Some days, I really wish I was capable of giving awesome, bone rattling advice. The type of stuff you read and feel like a door just opened into a part of your mind you never decided to walk into. Like a deep breath or a cold shower. Something refreshing and right out of the box.
Even with my 'life experience', my trials and tribulations, loss, addictions... even with all those things in my pocket, I have zero to teach you. I have nothing prolific or profound or enlightening to share. Nothing to shake loose what ever idea your stuck to right now. Really. I am fucking lost.
I constantly battle back and forth with... well, everything. I would love to know if there's going to be a point in my life where I'm just going wake up. Fully. Not just for a few weeks or months, but actually step up this ladder and not fall back down. I'm beginning to think life is just a bunch of circles. Sometimes they overlap and sometimes they don't complete the full 360 but mostly, they just repeat. Cycle after cycle. Year after year.
Yesterday was balls. Big ones. My brother told me about the Mercury Retrograde that just started on the 30th of last month, and being that I was trying to find any feasible way to rationalize my bad news and head ache, I just accepted the astrological theory. I'll blame everything bad and unfair on that until he tells me its over. Sounds like a holiday for my bad habits to come out and play.
So last night, I went out. And yes, I got silly. But I needed that. Yesterday was a total reason for me to go do some dirty nonsensical debauchery. Mass drinking, fist pumps, bad djs, ex girl friends, dancing on boxes, early morning Stake and Shake, friends puking out of my back window while ordering, pictures, and cocaine. Ugh. It was one of those nights.
I'm struggling with my demons again. On all levels. I've noticed my moderation has grounded itself quite significantly but my temptation impulse is soooo.... bad. I'll admit it. Regardless of if I can say no once or twice, that third time I usually say yes. And I justify it to myself. "Well, you passed earlier today, and while they were smoking a second ago, but NOW... now is now and I've already been a big boy and now I can reward myself for being such an 'adult'".... thats pretty much how I've began to think. Pretty dumb...
Running into my ex was surprisingly fun. But I'm pretty sure its just because I'm lonely and we were vibing. She was on e and I was just drunk tryin to teach her how to dougie. It was a good time. So she came back home with us and we broke out the blow and went skiing and... I donno... there was just this good tone we had going between us.
I'm a natural baby sitter for rollers and she knows this. This included me wrapping her up in the most comfortable, delicious blankets I could find, packing all of the bowls with beautiful different blends and hand smoking them for her, back massages, good talks, good music, etc. I just know x like its my sister. I know the emotional level to it. I know the weird brain stutters and miscommunications and how easy it can be to sink into a demonic space if your not in the right energy.
At one point she looked over, all bundled up laying on her stomach and said,
" God, I'm so glad I came over here. I knew when you left the bar that I should have just came with you guys. You're always so good to me".
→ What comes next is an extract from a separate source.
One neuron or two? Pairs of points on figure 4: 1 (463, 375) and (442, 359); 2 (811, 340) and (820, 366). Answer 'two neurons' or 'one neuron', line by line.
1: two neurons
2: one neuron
Then, for the next 5 hours of the night, I pretty much sat in silence. I shut down. And it was totally because I got a good dose of self awareness.
-I'm hanging out with a girl who I've spent the past 6 years of my life developing a history with. Romantically, intoxicated, barbaric break up filled history. Rollercoastering to this space, to this vibe, to this night.
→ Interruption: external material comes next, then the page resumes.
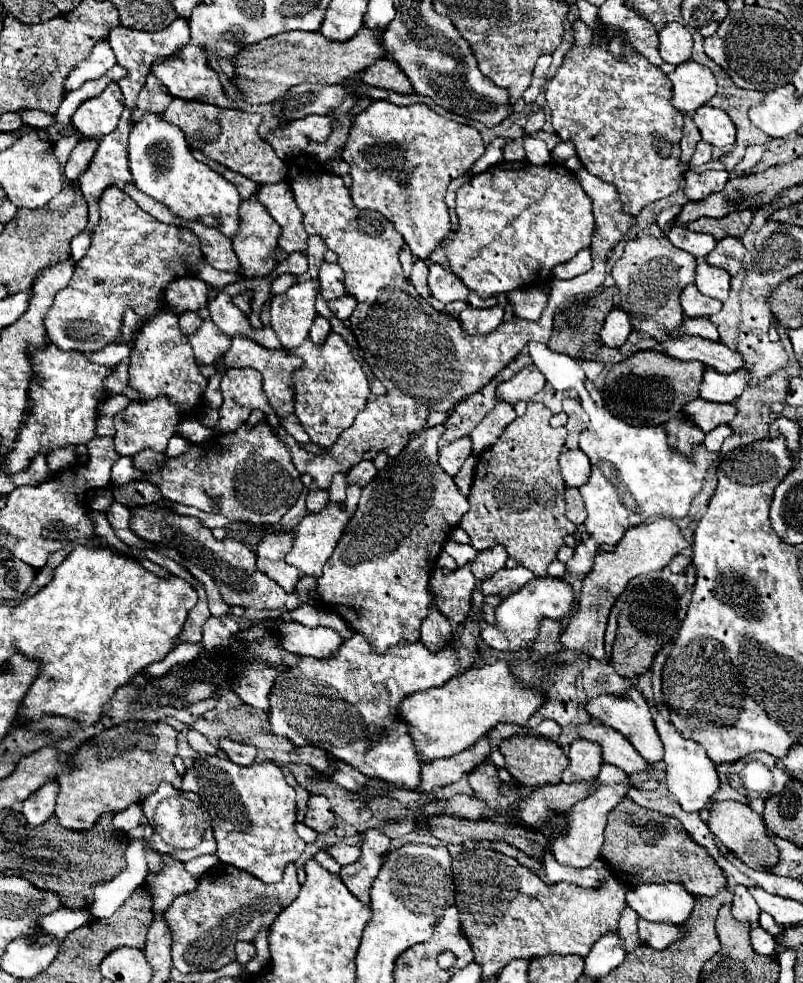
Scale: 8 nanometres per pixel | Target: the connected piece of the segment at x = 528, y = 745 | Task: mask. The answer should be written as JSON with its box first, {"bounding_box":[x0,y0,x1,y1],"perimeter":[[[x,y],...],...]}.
{"bounding_box":[499,734,567,786],"perimeter":[[[517,734],[501,742],[499,746],[501,754],[505,756],[505,770],[513,776],[515,784],[519,786],[541,786],[541,784],[559,784],[561,774],[567,768],[567,758],[559,746],[553,742],[541,738],[541,736],[529,736],[529,734]]]}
- I'm very physically comfortable with her. Likewise, I'm still sexually attracted to her. Both things = not a good sign for my lil heart.
and lastly, like I said
- I am a very lonely person when it comes down to it.
So at a certain point of the night, after the back massages and the flirting and the drugs had ceased, I had this undying urge to cuddle with her. Simply that. And I'm a really strong advocate of saying whatever I have cooking in this mind of mine. Rarely filtered. But I was knee deep in that awareness; flipping through all the asinine domestic disputes, the punching holes in walls and bath tubs, the cheating, the lies, the past. And I battled... for hours... fighting that temptation and the need for a body next to mine.
It got awkward. We were just tweaking and not talking and couldn't sleep and chain smoking and everything I just mentioned was lingering in the air with our smoke. I could feel it, I know she had to. Eventually, I just started messing around and got on the couch with her in a weird position and started rubbing her feet. I miss that... I miss a lot of things...
I guess that need for company and snuggling and cute stuff isn't bad or unreasonable. Its natural. Its just not okay with her. I can't go back to those feelings. I might be slipping in some areas of my life I told myself not to. And I will deal with those accordingly. But this is one I'm glad I delayed for as long as I did and fought off as well as I could.
However, I am currently accepting applications for a cuddle buddy. Starting asap.